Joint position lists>
⟨

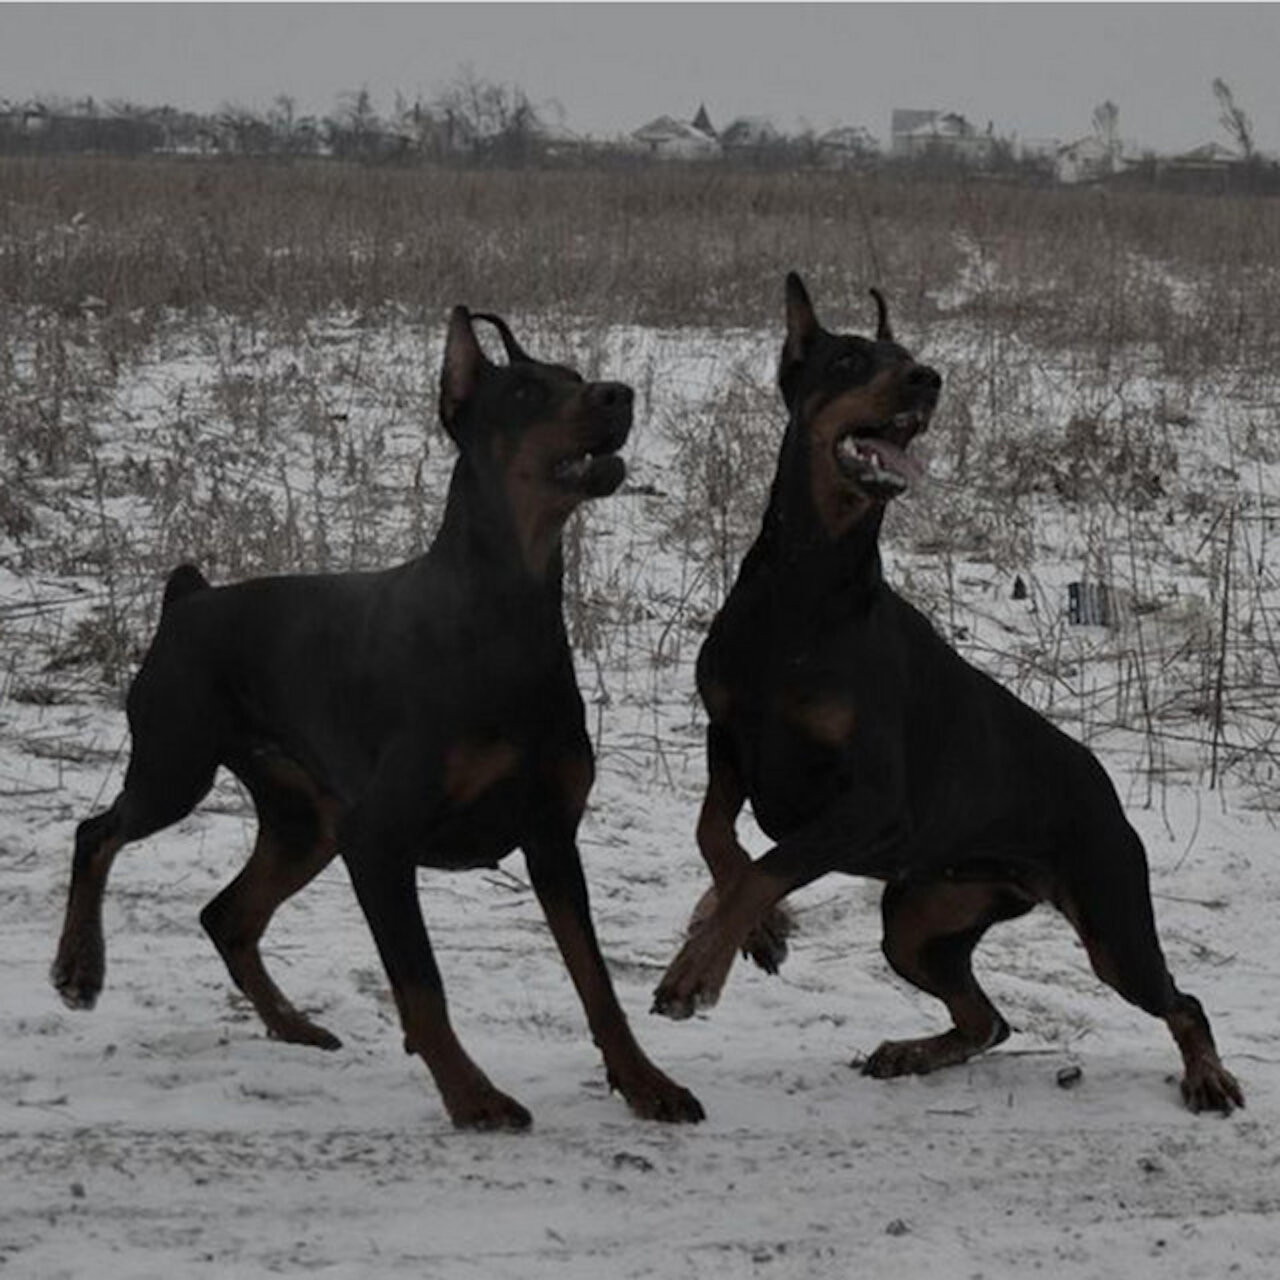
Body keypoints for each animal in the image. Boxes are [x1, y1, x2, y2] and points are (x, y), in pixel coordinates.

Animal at [52, 306, 704, 1130]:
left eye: (577, 376)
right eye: (525, 391)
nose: (620, 395)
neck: (504, 616)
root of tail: (187, 599)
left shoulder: (553, 837)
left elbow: (597, 982)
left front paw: (647, 1082)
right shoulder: (380, 843)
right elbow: (422, 986)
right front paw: (473, 1095)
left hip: (305, 823)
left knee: (226, 915)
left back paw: (293, 1025)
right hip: (179, 764)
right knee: (98, 834)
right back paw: (79, 969)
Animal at [652, 272, 1243, 1114]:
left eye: (907, 354)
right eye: (848, 358)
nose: (927, 379)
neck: (806, 592)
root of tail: (1103, 784)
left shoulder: (873, 802)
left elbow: (768, 863)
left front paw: (698, 971)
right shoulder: (729, 735)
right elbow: (720, 841)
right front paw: (755, 933)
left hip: (1112, 920)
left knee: (1178, 1001)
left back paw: (1208, 1076)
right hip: (918, 916)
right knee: (985, 1019)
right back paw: (911, 1051)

⟩

What the task asks> Repeat every record above exactly, except the pictures.

Completed task>
Body keypoints for each animal in the image. Boxes are [x1, y1, x2, y2] and points are (x, y), in pixel coordinates.

Animal at [52, 306, 704, 1130]:
left eye: (577, 376)
right eye: (525, 391)
nose: (620, 395)
neck: (504, 616)
root of tail: (187, 599)
left shoulder: (553, 837)
left elbow: (597, 982)
left front paw: (647, 1082)
right shoulder: (380, 843)
right elbow: (422, 986)
right front paw: (473, 1095)
left hip: (305, 823)
left knee: (226, 915)
left back paw: (293, 1025)
right hip: (179, 764)
right knee: (98, 834)
right back paw: (79, 969)
Animal at [652, 272, 1243, 1114]:
left eye: (907, 354)
right eye: (848, 358)
nose: (927, 379)
neck: (806, 592)
root of tail: (1103, 784)
left shoulder: (873, 802)
left elbow: (768, 863)
left front paw: (698, 971)
right shoulder: (729, 735)
right elbow: (720, 841)
right front paw: (755, 933)
left hip: (1112, 920)
left knee: (1178, 1001)
left back paw: (1208, 1076)
right hip: (918, 916)
right knee: (985, 1019)
right back paw: (911, 1051)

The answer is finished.